I think the solution lies using algebra on the Pythagorean theorem.
Example: What are coords of point B?
coords point A = (1,1)
angle = pi/4 (45 degrees) {Note that this may not be what I mean which is why I asked the first question)
length = sqrt(2) ~ 1,41

The answer should be (2,2) but the point is that I need to understand the algebra behind it so I can use it for more complex variables/parameters.
• September 16th 2012, 02:42 PM
Plato
Re: Known: point A, length line, angle (radian)... point b?
Quote:

Originally Posted by Vibonacci
Question 2:
I need to draw a line with given info: coords point A, an angle (radian relative to pi) and length of line.
I think the solution lies using algebra on the Pythagorean theorem.
Example: What are coords of point B?
coords point A = (1,1)
angle = pi/4 (45 degrees) {Note that this may not be what I mean which is why I asked the first question)
length = sqrt(2) ~ 1,41
The answer should be (2,2) but the point is that I need to understand the algebra behind it so I can use it for more complex variables/parameters.

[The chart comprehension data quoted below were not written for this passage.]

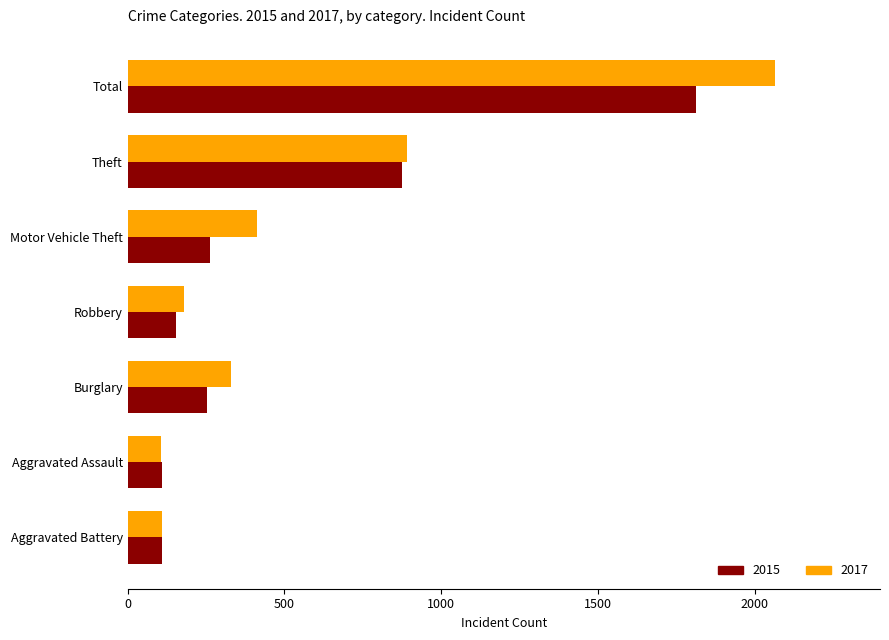

The 2015 series shows 52 at Robbery. True or false?

False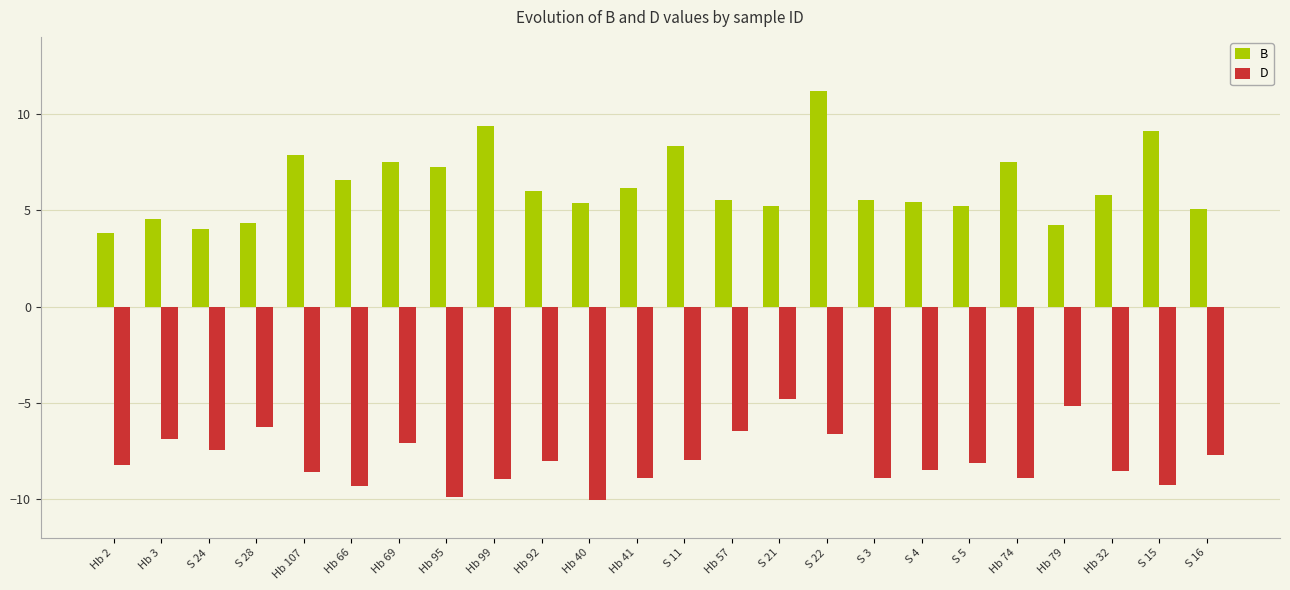

How many groups of bars are there?

24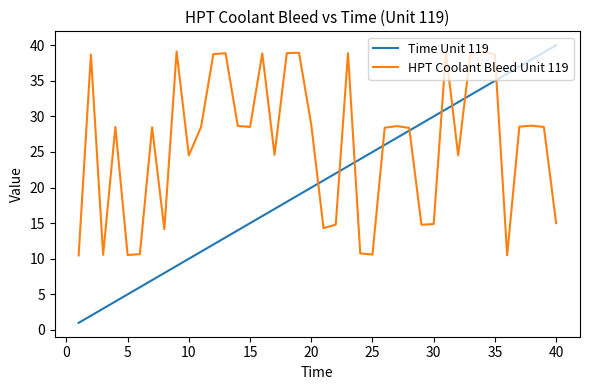

Which series has the largest total across all categories?

HPT Coolant Bleed Unit 119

Given the points $(1,1)~\&~(2,2)$ the distance between them is $\sqrt{(2-1)^2+(2-1)^2}=\sqrt{2}$

The slope between is $1$ so $tan(\theta)=1$ or $\theta=\frac{\pi}{4}$.

That is the algebra behind it.
• September 16th 2012, 04:21 PM
Vibonacci
Re: Known: point A, length line, angle (radian)... point b?
Thanks for the answer!

so in my example the slope is tan(p/4) = 1. Thanks.

However I think I should rephrase my question as I still don't know how to use the distance formula in combination with the slope to get my answer (coords of point b).
You started with the distance formula but it can only be used if you know the coords of point b and that is what is unknown. Distance is known in advance though.

So lets say we have point a(1,1), slope = tan(pi/5), and distance/length of line = 2.
How do I calculate the coords of point b (end of line segment)?
• September 16th 2012, 05:16 PM
skeeter
Re: Known: point A, length line, angle (radian)... point b?
Quote:

So lets say we have point a(1,1), slope = tan(pi/5), and distance/length of line = 2.
How do I calculate the coords of point b (end of line segment)?

point b will have coordinates ...

$(x,y) = \left(1 + 2\cos{\frac{\pi}{5}} , 1 + 2\sin{\frac{\pi}{5}}\right)$
• September 17th 2012, 06:26 AM
Vibonacci
Re: Known: point A, length line, angle (radian)... point b?
thx